Some 350 of these volunteer vigilantes are engaged in the campaign – which is similar to other doorbelling pushes in other states associated with the Stop the Steal baloney. It’s driven by the widespread and baseless conviction that there is a lot of fraud in the election system (though this fraud tends to be suspected only when Republicans lose).
Morgan insists that it’s all just a good-faith, nonpartisan effort to ensure … election integrity. Pundits and propagandists who like to gaslight people claim it’s all just a good-faith, nonpartisan effort to protect … election integrity.
The actual aim seems rather obvious: to foment and foster the false belief in a sustained pattern of fraud, where none has been discovered.
Election fraud has been found, over and over and over again, to be extraordinarily rare, in this state and nationally. But the number of people who believe it’s everywhere has surged, and the biggest election lie of them all – that Trump won – is believed by the majority of Republicans.
Onward this nonsense marches, fueled by counterfactual claims, bizarre “evidence” and the swallowing whole of lies told by a former president whose continual dishonesty would be obvious to an alert and reasonably intelligent 6-year-old.
In this context, the code of “election integrity” is an important weapon. It’s used to de-nuttify a nutty movement. To lend a veneer of seriousness and respectability to an baseless falsehood. It’s deployed by those who want to fool you into thinking that lies are facts.
It’s code, meant to communicate to those in the know and to mislead those who aren’t.
In a different matter, the state Supreme Court just slapped down an “election integrity” effort in no uncertain terms. The so-called Washington Election Integrity Coalition United had claimed that Gov. Jay Inslee had allowed or encouraged noncitizens to vote.
This is a big part of the election-integrity code, and it relates to the Great Replacement Theory.

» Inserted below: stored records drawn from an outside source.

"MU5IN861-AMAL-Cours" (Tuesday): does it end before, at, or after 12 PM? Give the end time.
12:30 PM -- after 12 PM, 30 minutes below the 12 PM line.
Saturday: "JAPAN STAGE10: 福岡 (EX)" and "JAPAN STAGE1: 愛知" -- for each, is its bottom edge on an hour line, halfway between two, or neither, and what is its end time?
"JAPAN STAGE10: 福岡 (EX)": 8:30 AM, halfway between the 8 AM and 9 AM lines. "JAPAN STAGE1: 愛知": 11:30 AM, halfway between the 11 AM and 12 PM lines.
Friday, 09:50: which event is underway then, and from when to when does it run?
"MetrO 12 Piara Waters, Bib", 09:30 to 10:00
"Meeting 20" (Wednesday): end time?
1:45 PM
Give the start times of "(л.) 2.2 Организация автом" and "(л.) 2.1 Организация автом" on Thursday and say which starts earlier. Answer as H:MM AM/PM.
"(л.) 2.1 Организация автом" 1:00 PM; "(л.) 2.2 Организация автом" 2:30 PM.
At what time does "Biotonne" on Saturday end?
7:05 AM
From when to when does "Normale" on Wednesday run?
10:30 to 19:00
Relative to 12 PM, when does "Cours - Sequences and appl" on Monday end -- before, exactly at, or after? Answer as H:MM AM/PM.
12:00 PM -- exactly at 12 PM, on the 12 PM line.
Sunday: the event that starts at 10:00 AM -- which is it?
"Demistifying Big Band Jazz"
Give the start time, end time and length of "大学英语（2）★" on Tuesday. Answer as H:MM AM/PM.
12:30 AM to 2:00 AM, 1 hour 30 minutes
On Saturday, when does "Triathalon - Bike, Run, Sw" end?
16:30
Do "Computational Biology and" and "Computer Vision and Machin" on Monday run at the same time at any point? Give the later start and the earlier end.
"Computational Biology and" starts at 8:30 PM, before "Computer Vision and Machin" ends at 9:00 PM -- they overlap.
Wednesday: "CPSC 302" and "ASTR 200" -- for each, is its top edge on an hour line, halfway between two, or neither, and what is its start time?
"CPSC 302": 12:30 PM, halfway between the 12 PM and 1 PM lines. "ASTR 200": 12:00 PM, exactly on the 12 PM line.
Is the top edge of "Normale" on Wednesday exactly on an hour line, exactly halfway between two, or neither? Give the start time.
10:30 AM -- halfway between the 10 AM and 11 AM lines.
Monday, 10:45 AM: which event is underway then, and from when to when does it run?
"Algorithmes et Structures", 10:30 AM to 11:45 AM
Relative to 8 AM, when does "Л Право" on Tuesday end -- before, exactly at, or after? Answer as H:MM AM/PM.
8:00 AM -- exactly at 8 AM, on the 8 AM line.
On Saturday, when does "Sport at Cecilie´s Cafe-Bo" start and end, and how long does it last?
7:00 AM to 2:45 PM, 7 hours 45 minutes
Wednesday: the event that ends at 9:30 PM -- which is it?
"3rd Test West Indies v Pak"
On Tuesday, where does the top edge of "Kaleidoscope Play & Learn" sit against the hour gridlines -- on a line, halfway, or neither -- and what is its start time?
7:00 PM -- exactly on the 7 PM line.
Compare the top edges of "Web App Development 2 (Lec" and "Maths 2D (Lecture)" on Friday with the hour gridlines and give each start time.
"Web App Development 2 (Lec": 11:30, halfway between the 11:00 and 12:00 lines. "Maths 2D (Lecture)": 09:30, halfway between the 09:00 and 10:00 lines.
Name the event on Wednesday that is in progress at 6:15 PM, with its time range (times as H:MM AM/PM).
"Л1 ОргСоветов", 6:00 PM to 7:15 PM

This notion, which is a favorite of white supremacists, Tucker Carlson and lots of people in the GOP you might formerly have called “mainstream,” holds that crafty leftists are importing foreigners to take the place of “traditional” Americans (speaking of code) in order to win elections.
The fraud, see, is all part of this big picture.
The lawsuit was absurd in 50 ways. The “evidence” was a secondhand reference to comments made at a Skagit County GOP rally by one woman who claimed to have witnessed Department of Licensing employees registering noncitizens to vote.
Court records indicate the claim seemed based on assumptions made about the ethnicity of people registering to vote – “expressing concern that a ‘Hispanic person’ had expressed interest in registering to vote,” as Attorney General Bob Ferguson put it in a motion.
The court ruled that the group “offered no competent evidence of voter fraud based on noncitizen voting.” In his successful petition for sanctions, Ferguson called the claims in the lawsuit “exceptionally improper” and “devoid of competent evidence.”
The justices fined the group almost $10,000 for the frivolity of its claim, and its attorney was fined $18,800. Ferguson says he plans to file a bar complaint against that attorney, Virginia Shogren.
In a factual world, this would be a serious setback for the “election integrity” movement.
In the coded world of election fraud, it’s liable to make no difference at all.
Editor’s note: This column has been updated to correct that a bar complaint would be filed against the attorney who sued the governor — not a specific call for disbarment.